# [Excerpted passage]
=== Section Start ===
The goodwill accruing to United States President Barack Obama for his administration's achievement in tracking down and killing al-Qaeda leader Osama bin Laden will certainly yield tangible benefits for him in domestic politics but may not make a decisive difference to his prospects in the presidential elections of November 2012, experts here concurred.

In comments to The Hindu, William Galston, an expert on domestic politics and a former policy adviser to President Bill Clinton, said Mr. Obama's standing with the public as a strong leader had been in “pretty steady decline,” and there was reason to expect that Osama's killing would help “re-strengthen” the President in this regard.

Yet, Mr. Galston said, even if Mr. Obama's overall standing benefited from a short-term boost in popularity, it was “not likely to last long,” if the history of other presidencies had any lessons to offer about initial public enthusiasm subsiding as the President's term in office progressed.

While experts concurred that the administration's actions to capitalise on this achievement could make a significant difference in the near term, they also said that “seizing the moment would imply that Mr. Obama needs to take some risks,” similar to the risks he took in deciding to go after Osama. This may include acceding to demands that are unpopular within his party, according to sources.

Some scholars of U.S. domestic politics did emphasise that Osama's death would help vindicate the President's governance style, and give “credence to patient tenacious approach.”

Speaking to The Hindu, Pietro Nivola, Senior Fellow of governance studies at the Brookings Institution, said, “Democrats have had difficulty establishing their credentials as being strong on national security and [Osama's death] helps establish their bona fide in that realm.”
=== Section End ===
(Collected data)
=== Section Start ===
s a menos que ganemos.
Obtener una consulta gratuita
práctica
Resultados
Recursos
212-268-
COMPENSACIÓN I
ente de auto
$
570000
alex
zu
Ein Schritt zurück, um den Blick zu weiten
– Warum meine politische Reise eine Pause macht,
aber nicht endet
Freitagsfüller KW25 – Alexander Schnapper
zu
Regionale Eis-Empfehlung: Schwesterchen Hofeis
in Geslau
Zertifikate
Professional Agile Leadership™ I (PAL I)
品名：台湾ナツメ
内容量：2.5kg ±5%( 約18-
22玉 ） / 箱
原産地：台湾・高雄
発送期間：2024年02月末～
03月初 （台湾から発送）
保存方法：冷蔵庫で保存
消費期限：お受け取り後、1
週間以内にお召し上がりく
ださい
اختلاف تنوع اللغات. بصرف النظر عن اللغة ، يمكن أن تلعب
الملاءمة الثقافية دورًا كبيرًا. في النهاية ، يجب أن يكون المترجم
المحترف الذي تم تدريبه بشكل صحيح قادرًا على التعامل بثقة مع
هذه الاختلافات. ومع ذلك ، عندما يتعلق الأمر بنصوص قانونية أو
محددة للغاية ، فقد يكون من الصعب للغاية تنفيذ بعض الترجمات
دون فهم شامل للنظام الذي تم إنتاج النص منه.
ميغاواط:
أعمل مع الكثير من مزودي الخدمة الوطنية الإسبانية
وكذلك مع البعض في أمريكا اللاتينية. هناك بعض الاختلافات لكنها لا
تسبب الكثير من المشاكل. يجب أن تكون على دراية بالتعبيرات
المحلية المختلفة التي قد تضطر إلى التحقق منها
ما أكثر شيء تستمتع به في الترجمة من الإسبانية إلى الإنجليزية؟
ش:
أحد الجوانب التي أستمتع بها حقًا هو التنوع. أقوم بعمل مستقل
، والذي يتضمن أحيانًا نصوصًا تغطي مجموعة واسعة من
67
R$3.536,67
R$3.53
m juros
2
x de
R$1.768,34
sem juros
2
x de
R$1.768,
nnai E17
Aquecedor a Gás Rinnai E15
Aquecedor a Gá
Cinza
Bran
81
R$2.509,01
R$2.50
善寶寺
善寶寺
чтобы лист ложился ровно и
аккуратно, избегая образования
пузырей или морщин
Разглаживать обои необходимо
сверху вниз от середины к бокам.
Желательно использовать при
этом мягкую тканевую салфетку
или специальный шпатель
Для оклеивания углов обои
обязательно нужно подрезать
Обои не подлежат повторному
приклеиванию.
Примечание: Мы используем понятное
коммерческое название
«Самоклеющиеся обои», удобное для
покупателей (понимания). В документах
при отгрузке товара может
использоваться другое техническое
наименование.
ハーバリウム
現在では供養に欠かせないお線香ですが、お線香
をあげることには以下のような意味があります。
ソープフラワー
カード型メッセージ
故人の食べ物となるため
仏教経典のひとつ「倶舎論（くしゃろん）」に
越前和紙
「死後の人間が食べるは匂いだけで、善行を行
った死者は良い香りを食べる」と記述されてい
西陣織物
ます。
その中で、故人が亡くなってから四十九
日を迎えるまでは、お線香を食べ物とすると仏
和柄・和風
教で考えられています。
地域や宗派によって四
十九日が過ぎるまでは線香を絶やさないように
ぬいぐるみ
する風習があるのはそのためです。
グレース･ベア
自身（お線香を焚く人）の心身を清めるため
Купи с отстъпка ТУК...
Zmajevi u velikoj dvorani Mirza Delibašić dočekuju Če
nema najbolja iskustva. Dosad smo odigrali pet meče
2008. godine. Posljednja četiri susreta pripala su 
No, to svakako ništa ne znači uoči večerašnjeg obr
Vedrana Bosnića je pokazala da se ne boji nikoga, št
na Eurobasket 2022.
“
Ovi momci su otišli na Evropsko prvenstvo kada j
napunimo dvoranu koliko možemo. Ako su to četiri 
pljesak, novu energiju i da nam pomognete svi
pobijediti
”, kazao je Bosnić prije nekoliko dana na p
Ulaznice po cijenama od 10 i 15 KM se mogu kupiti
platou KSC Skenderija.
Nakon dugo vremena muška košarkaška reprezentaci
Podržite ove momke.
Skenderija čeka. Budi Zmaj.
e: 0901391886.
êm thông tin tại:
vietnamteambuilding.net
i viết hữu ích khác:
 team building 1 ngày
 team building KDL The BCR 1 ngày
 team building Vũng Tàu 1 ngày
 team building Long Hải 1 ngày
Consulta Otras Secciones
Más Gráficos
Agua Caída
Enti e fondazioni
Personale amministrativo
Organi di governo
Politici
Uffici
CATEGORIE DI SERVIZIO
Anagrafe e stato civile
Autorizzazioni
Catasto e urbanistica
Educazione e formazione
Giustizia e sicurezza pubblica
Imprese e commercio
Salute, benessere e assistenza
=== Section End ===
# [Exercise instructions]
(1) In the article on Obama's prospects after bin Laden's killing, what position does Pietro Nivola hold?
(2) From the article on Obama's prospects after bin Laden's killing, extract everything from "The goodwill accruing" down to "experts here concurred.".

# [Task solutions]
(1) He is Senior Fellow of governance studies at the Brookings Institution.

(2)
The goodwill accruing to United States President Barack Obama for his administration's achievement in tracking down and killing al-Qaeda leader Osama bin Laden will certainly yield tangible benefits for him in domestic politics but may not make a decisive difference to his prospects in the presidential elections of November 2012, experts here concurred.